A question from David Ray of Annandale, Va.:
A Jewish candidate has won one of Minnesota's U.S. Senate seats six elections in a row — Rudy Boschwitz (R) in 1978 and 1984, Paul Wellstone (D) in 1990 and 1996, Norm Coleman (R) in 2002, and Al Franken (D) in 2008. Is this the longest such streak of Jewish candidates winning one Senate seat since the direct election of senators?
Actually, two other states have had a six-in-a-row victory streak for Jewish candidates in one Senate seat.

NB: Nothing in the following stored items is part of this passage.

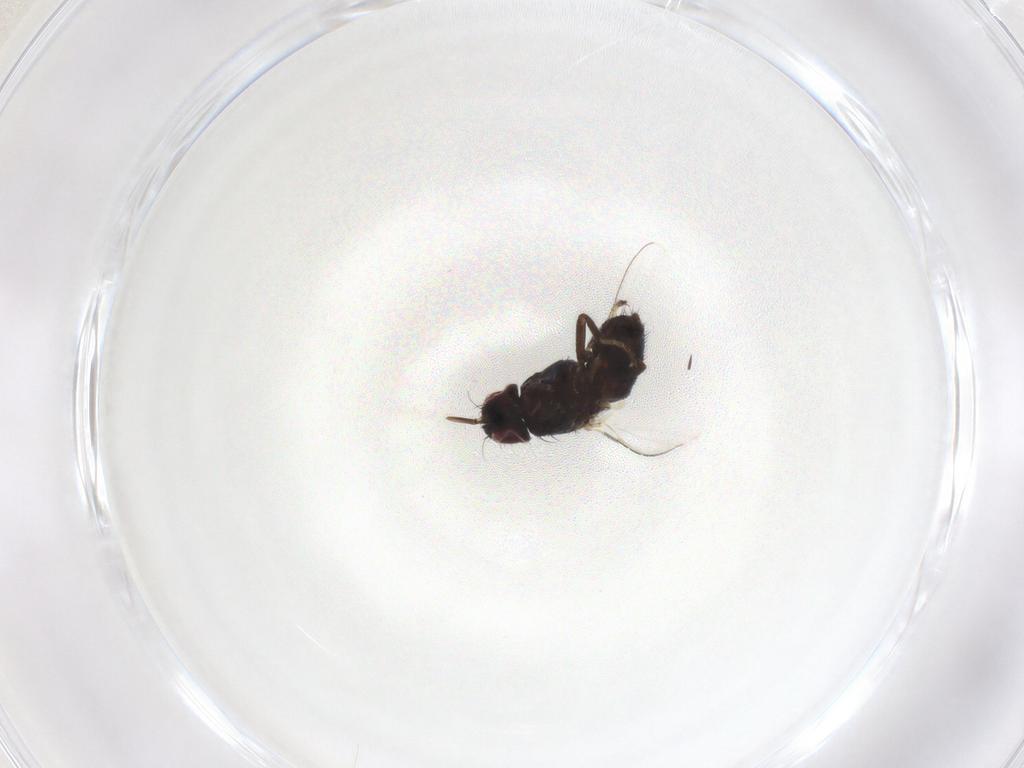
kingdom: Animalia
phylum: Arthropoda
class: Insecta
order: Diptera
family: Milichiidae
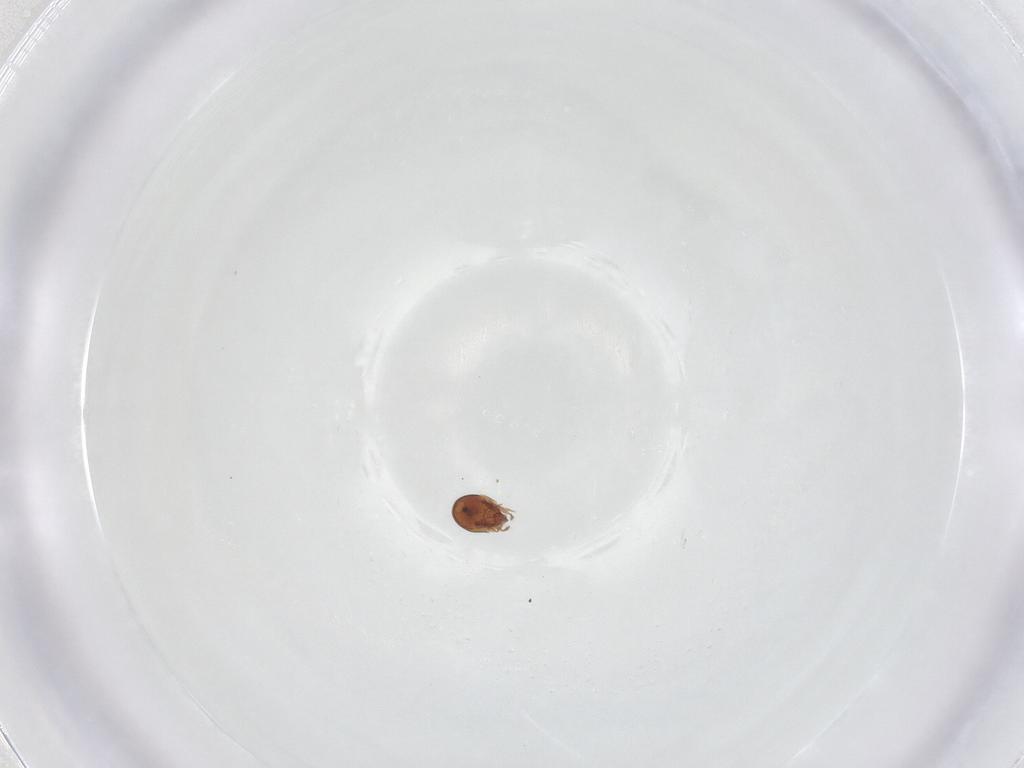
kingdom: Animalia
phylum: Arthropoda
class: Arachnida
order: Sarcoptiformes
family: Scheloribatidae
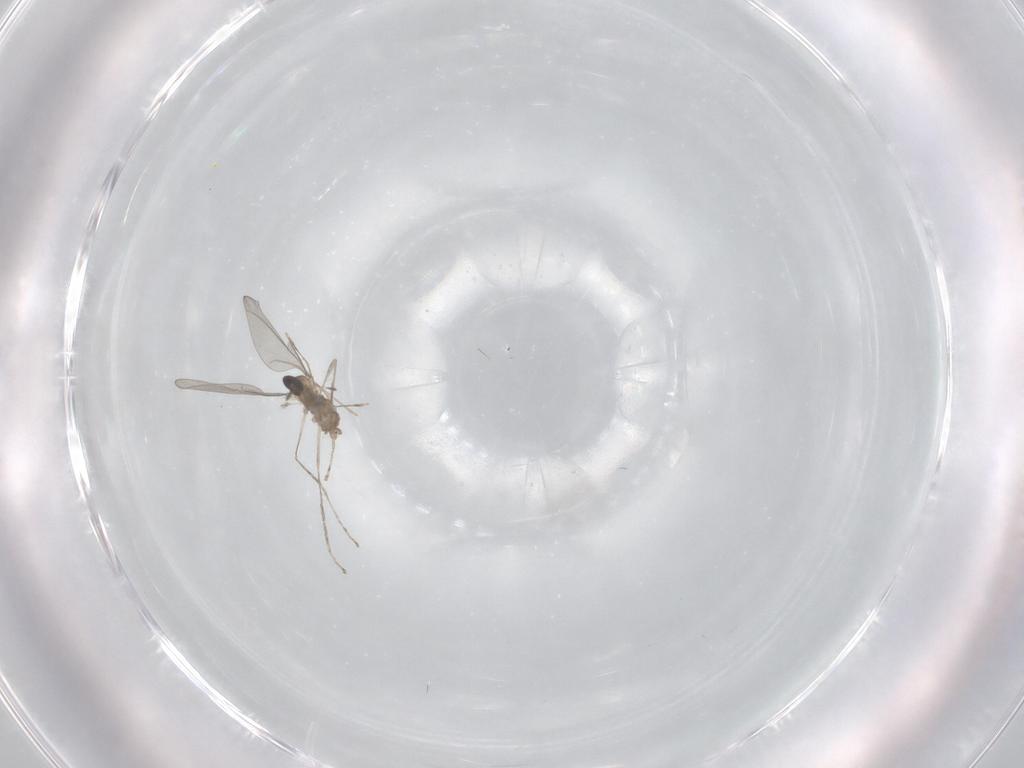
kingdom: Animalia
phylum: Arthropoda
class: Insecta
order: Diptera
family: Cecidomyiidae
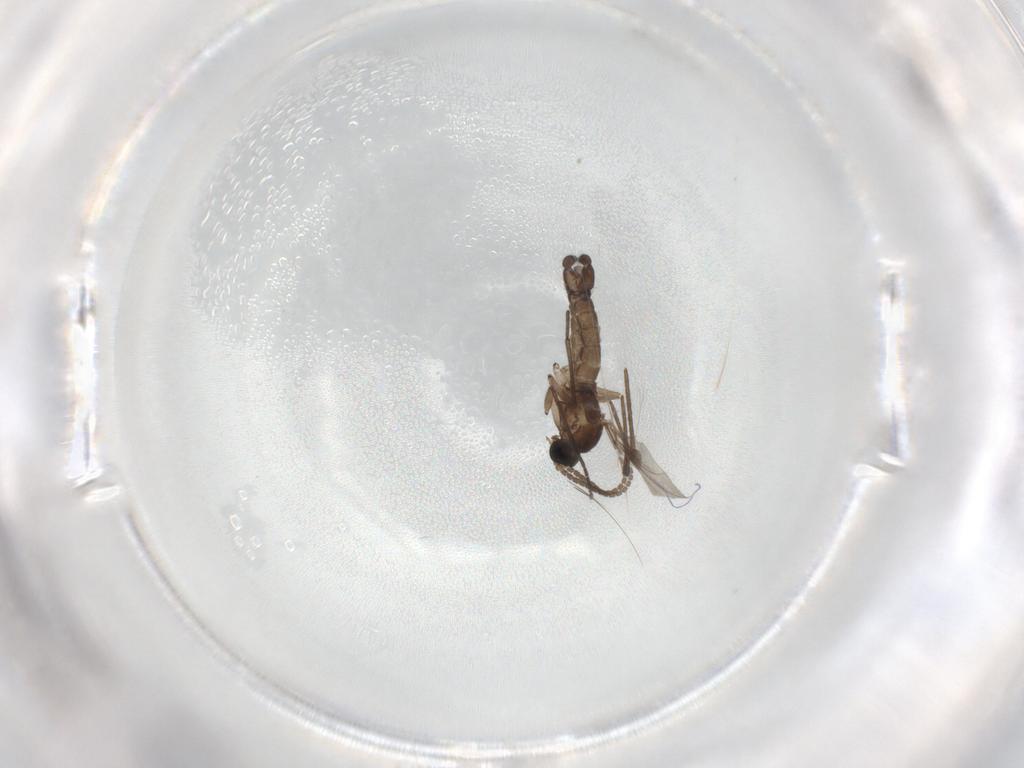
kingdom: Animalia
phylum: Arthropoda
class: Insecta
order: Diptera
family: Sciaridae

New York started it with Herbert Lehman (D) in a special 1949 election. He was re-elected in 1950, and was succeeded in 1956 by Jacob Javits (R), who was re-elected in 1962, '68 and '74.
The other one is current, and it's held by one person. Michigan's Carl Levin (D) was first elected in 1978 and re-elected five times: in 1984, 1990, 1996, 2002 and 2008.
What's most interesting about Minnesota sharing the record is that in three of these races — 1990 and '96 (Wellstone vs. Boschwitz) and 2008 (Franken vs. Coleman), Jewish candidates ran against each other. Not bad for a state whose total Jewish population is 46,685 out of 5,132,799 — 0.9 percent. (The national average is 2.2 percent.)